## Records drawn from a dataset

■ ■ ■ ■

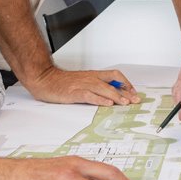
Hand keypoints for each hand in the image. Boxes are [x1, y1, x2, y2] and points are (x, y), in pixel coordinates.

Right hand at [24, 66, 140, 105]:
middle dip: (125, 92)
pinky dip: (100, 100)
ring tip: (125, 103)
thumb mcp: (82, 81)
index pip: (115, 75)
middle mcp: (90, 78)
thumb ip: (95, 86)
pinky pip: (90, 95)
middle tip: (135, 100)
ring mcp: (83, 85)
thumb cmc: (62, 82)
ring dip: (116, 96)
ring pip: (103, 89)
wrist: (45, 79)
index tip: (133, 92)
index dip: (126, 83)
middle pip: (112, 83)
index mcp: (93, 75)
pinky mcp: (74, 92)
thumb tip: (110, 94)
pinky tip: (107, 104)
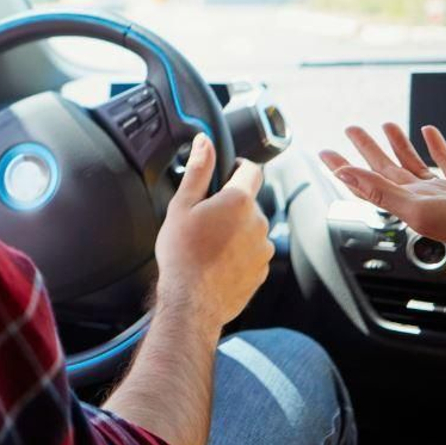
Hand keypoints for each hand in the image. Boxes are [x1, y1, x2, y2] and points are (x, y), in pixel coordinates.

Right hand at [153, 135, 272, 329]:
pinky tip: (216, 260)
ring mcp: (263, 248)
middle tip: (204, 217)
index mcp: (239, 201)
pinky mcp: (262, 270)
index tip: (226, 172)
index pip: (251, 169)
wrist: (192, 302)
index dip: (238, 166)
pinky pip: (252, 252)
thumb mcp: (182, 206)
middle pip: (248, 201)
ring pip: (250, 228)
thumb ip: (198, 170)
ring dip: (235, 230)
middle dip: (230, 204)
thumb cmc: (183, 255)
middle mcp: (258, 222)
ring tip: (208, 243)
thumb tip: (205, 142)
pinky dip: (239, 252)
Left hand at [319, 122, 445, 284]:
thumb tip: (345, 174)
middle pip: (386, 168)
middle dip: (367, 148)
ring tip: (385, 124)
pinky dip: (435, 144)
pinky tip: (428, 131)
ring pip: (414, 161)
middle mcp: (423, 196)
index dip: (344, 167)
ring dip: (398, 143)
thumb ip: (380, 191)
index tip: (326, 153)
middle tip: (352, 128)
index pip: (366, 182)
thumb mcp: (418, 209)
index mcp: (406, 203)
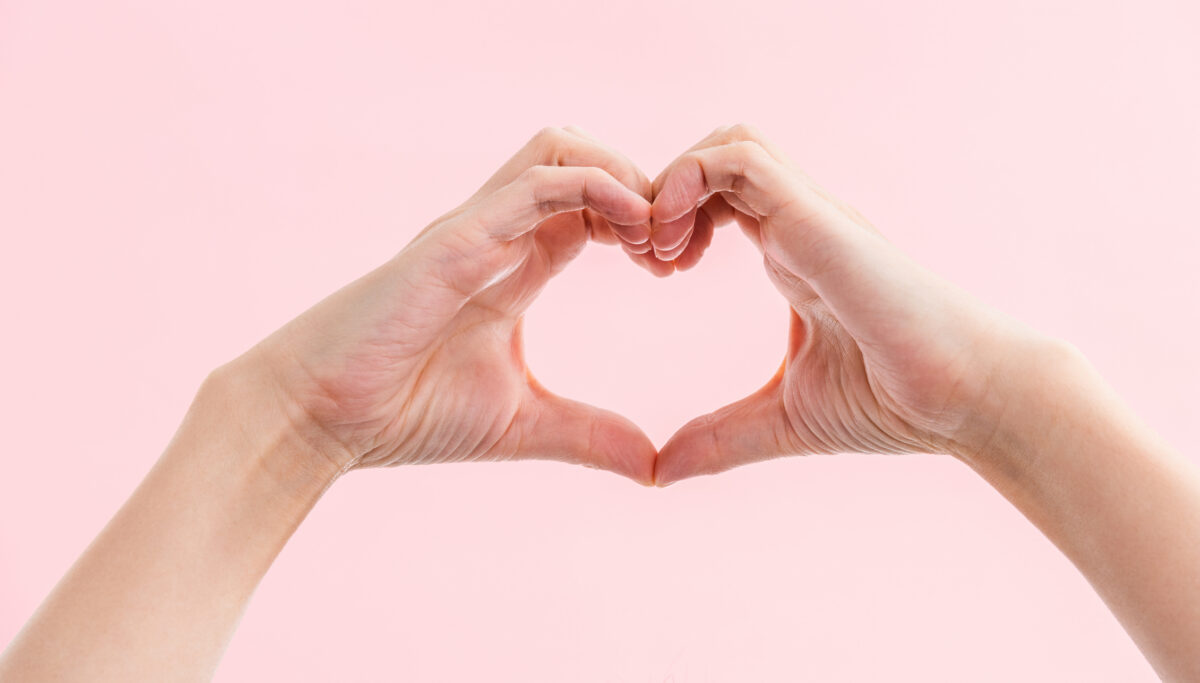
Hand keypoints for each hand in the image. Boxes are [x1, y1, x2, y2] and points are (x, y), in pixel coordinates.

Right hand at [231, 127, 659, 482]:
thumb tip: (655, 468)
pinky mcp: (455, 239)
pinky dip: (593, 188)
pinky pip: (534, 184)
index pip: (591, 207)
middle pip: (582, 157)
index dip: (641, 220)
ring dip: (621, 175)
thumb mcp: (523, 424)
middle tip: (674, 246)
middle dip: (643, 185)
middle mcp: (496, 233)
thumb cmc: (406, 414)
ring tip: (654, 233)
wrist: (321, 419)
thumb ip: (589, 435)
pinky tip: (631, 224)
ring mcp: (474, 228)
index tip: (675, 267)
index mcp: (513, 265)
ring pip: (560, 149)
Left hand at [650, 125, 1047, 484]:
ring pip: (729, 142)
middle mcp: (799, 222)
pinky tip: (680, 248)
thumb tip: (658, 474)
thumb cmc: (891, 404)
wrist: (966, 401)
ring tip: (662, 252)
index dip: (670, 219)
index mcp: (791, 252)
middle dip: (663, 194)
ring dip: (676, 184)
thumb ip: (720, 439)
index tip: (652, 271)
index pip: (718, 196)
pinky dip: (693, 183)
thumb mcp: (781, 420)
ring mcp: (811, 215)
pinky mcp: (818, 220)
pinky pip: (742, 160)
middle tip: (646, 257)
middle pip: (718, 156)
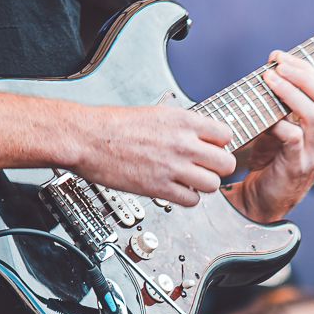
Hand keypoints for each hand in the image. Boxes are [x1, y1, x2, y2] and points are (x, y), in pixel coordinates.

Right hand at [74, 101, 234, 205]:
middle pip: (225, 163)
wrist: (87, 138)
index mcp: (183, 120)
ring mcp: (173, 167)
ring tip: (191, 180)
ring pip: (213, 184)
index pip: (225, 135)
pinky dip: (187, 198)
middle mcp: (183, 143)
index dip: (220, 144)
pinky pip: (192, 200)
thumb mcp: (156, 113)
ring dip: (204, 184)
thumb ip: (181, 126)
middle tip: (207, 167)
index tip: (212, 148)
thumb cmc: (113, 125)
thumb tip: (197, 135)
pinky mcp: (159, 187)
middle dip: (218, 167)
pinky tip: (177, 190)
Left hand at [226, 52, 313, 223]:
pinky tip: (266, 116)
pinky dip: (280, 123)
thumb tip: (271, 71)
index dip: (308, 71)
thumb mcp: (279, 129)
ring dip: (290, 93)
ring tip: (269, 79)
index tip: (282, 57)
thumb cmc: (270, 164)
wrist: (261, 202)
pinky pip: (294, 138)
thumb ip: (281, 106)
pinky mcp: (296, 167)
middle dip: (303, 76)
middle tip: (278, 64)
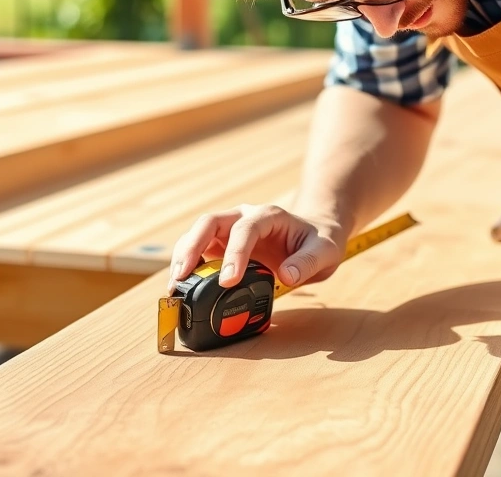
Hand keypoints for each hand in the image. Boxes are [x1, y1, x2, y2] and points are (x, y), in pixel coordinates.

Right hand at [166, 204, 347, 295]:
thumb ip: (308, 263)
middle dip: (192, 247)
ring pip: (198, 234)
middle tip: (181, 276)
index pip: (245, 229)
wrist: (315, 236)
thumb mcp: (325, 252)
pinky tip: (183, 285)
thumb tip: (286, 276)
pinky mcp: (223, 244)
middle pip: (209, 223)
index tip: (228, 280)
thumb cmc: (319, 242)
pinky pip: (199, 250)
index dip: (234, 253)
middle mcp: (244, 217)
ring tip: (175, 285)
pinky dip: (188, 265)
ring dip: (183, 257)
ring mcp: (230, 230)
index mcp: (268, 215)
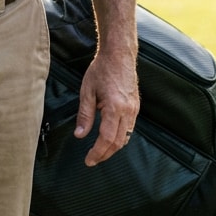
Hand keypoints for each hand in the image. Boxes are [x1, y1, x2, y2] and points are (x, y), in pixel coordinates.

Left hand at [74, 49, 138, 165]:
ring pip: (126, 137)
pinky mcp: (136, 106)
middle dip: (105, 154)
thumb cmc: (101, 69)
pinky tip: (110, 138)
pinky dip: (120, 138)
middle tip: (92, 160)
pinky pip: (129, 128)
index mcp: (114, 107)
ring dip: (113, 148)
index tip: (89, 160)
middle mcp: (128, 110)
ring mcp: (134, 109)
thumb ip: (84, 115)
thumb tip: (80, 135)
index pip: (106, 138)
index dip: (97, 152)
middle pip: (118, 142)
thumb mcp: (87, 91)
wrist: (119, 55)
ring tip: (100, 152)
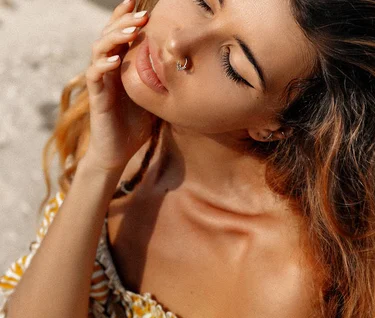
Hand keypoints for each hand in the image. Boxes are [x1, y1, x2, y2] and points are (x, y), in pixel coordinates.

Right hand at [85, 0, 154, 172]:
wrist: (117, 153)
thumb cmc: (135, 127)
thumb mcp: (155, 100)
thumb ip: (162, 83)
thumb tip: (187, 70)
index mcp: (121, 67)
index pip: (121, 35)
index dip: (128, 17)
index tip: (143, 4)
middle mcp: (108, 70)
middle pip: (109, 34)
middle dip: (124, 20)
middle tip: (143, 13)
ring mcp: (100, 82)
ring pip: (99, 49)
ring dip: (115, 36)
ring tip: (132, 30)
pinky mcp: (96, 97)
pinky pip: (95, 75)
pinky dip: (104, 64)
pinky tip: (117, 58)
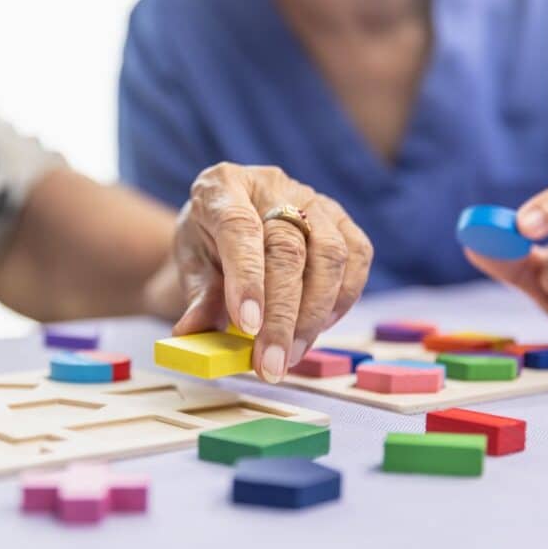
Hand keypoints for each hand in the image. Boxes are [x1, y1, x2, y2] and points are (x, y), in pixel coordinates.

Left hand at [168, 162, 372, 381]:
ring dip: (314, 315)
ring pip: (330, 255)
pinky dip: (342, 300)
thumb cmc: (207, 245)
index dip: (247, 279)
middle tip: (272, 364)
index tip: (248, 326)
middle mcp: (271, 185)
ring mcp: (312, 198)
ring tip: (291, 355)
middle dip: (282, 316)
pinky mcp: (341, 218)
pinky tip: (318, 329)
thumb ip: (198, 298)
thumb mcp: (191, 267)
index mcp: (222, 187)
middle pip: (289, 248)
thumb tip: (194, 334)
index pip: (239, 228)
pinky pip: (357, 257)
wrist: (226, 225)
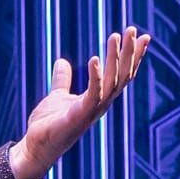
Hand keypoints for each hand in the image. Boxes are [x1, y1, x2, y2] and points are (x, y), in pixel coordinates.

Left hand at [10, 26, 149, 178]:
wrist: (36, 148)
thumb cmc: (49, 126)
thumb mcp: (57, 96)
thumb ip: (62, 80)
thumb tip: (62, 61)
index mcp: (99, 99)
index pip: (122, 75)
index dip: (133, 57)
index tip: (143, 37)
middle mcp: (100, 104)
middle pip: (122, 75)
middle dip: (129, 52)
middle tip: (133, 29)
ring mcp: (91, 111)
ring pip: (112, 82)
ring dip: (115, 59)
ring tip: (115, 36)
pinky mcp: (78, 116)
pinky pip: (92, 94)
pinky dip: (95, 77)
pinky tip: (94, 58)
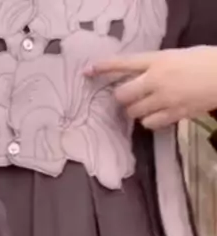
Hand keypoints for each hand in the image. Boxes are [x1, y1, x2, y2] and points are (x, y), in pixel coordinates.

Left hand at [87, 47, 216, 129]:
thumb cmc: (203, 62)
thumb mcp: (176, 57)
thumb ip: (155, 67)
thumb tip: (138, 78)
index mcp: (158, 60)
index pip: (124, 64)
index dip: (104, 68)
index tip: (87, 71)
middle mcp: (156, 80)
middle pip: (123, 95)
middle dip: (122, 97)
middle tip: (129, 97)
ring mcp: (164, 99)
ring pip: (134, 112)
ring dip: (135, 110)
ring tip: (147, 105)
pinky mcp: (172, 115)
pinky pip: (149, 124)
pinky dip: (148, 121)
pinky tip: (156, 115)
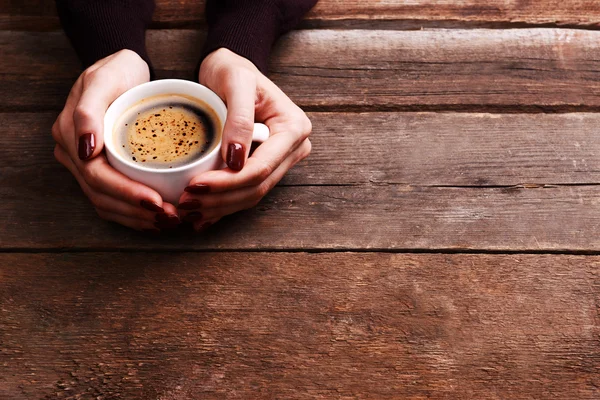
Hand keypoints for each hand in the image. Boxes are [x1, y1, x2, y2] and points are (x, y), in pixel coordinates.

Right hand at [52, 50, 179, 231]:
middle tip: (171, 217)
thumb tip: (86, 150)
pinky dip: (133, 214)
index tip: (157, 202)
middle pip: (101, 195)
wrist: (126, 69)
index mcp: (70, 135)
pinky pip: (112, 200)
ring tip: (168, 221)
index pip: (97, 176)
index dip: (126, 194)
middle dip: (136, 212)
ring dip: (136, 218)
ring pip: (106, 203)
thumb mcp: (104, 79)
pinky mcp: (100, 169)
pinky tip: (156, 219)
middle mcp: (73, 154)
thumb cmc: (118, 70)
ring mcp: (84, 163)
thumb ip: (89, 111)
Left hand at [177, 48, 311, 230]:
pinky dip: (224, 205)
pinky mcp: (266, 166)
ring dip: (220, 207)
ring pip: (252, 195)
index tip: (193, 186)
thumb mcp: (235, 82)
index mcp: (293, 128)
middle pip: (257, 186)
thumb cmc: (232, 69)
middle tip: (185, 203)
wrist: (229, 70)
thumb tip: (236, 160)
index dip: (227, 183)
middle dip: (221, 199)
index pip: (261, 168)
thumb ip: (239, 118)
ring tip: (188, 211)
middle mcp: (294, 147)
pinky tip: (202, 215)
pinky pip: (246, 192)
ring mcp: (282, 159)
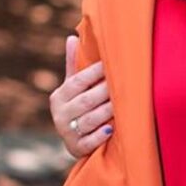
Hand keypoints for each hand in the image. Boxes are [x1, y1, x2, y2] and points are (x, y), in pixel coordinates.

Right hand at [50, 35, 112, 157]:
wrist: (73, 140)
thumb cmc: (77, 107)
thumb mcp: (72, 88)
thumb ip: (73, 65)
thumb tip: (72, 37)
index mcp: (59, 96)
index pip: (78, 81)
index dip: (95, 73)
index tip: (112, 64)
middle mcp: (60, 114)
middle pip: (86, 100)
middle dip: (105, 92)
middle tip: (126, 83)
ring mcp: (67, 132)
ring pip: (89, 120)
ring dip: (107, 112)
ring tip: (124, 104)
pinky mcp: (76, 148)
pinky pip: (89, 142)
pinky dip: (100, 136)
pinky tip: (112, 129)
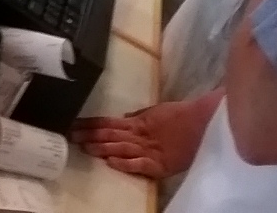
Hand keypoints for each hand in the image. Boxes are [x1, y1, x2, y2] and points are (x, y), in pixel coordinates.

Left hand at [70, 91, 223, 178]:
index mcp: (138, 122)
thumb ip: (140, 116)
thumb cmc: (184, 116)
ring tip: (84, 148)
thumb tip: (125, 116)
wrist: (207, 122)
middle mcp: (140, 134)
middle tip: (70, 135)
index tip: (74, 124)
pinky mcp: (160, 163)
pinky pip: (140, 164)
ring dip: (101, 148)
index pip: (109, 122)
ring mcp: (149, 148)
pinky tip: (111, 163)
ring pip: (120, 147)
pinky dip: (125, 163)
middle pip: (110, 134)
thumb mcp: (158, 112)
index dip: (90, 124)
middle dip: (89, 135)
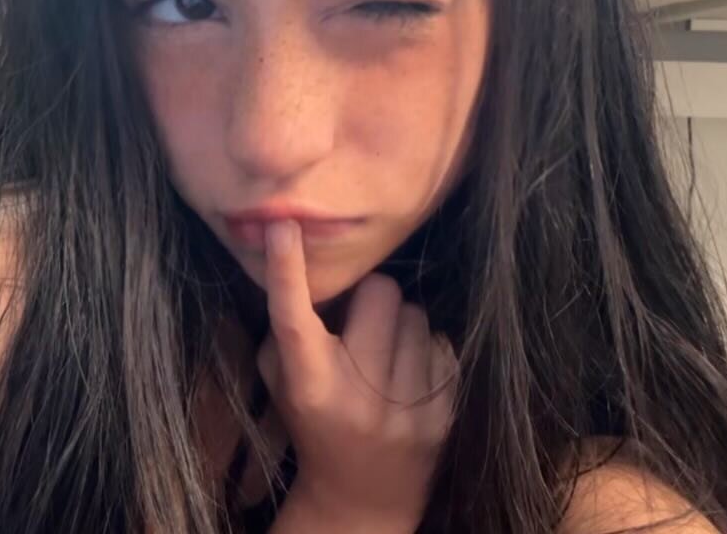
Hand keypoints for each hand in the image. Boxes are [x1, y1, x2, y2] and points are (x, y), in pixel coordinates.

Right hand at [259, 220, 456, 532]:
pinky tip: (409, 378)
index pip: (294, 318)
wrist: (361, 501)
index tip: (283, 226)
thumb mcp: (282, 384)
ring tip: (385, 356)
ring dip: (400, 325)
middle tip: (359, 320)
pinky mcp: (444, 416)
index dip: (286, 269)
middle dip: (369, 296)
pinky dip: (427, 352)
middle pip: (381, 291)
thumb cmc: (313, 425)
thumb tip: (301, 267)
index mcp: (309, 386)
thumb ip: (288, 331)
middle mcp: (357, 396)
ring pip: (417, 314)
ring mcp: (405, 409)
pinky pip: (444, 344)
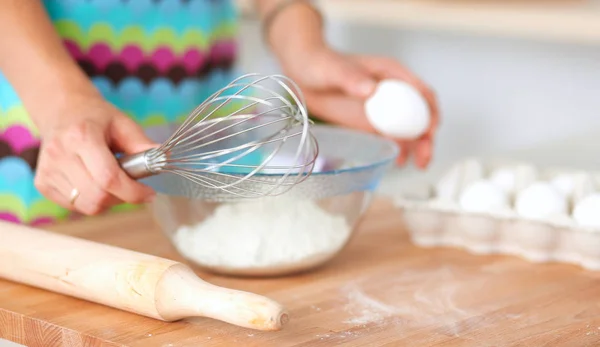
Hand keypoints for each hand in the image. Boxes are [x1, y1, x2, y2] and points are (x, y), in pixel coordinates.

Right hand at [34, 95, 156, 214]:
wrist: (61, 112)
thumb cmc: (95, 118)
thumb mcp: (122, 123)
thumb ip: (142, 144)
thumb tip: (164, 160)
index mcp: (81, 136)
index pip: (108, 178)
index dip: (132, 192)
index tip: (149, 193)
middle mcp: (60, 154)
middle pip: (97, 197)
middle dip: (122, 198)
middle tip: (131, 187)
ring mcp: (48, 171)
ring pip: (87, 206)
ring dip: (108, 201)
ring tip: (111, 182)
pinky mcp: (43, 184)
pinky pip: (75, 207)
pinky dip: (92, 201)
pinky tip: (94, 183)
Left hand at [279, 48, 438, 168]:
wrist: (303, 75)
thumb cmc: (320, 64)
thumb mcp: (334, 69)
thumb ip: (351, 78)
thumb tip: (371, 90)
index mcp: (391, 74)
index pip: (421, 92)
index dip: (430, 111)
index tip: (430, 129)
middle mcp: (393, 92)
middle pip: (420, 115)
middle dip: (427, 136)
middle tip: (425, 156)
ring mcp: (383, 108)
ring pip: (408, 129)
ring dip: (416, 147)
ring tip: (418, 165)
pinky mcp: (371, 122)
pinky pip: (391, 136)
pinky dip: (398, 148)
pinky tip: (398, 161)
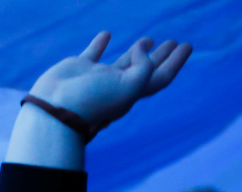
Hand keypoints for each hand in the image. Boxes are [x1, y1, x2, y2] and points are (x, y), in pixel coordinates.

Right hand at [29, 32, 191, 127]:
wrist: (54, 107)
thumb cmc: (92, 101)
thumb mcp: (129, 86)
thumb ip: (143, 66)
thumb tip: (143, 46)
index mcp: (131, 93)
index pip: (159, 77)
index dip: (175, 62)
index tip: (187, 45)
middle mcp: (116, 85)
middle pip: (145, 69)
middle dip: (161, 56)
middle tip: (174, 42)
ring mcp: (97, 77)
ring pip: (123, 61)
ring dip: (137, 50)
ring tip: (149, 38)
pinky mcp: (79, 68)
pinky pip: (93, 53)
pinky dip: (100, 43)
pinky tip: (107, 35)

■ ■ ■ ■

## Work order
Of the lines above, quote exactly those from the one with "middle tip: (70, 135)" through the one with "pinky pip: (444, 344)", ends included; pictures stay out.

## Task result
middle tip: (70, 135)
index tip: (74, 124)
pinky mcp: (160, 163)
pinky pip: (140, 164)
ring dip: (101, 148)
index pip: (109, 122)
ring mcp: (149, 148)
pinky tip: (111, 163)
ring pip: (120, 147)
pinky dip: (125, 163)
middle pip: (110, 134)
thumb mcp: (158, 112)
index dip: (90, 124)
middle dip: (89, 135)
Hand keypoints for each hand in the image. Boxes are [x1, y1, x2, y2] and points are (x, y), in pixel coordinates.

Right hand at [259, 220, 456, 532]:
pinky tip: (409, 378)
index pip: (294, 318)
wrist: (361, 501)
index tip: (283, 226)
thumb mcp: (282, 384)
ring tip: (385, 356)
ring dip: (400, 325)
middle tip: (359, 320)
pinky mcp: (444, 416)
index dip: (286, 269)
middle dip: (369, 296)
pinky dip: (427, 352)
middle pip: (381, 291)
thumb cmc: (313, 425)
thumb tip: (301, 267)
index mcp: (309, 386)
thumb ip: (288, 331)
middle mcp: (357, 396)
ring pip: (417, 314)
ring mcp: (405, 409)
pinky pip: (444, 344)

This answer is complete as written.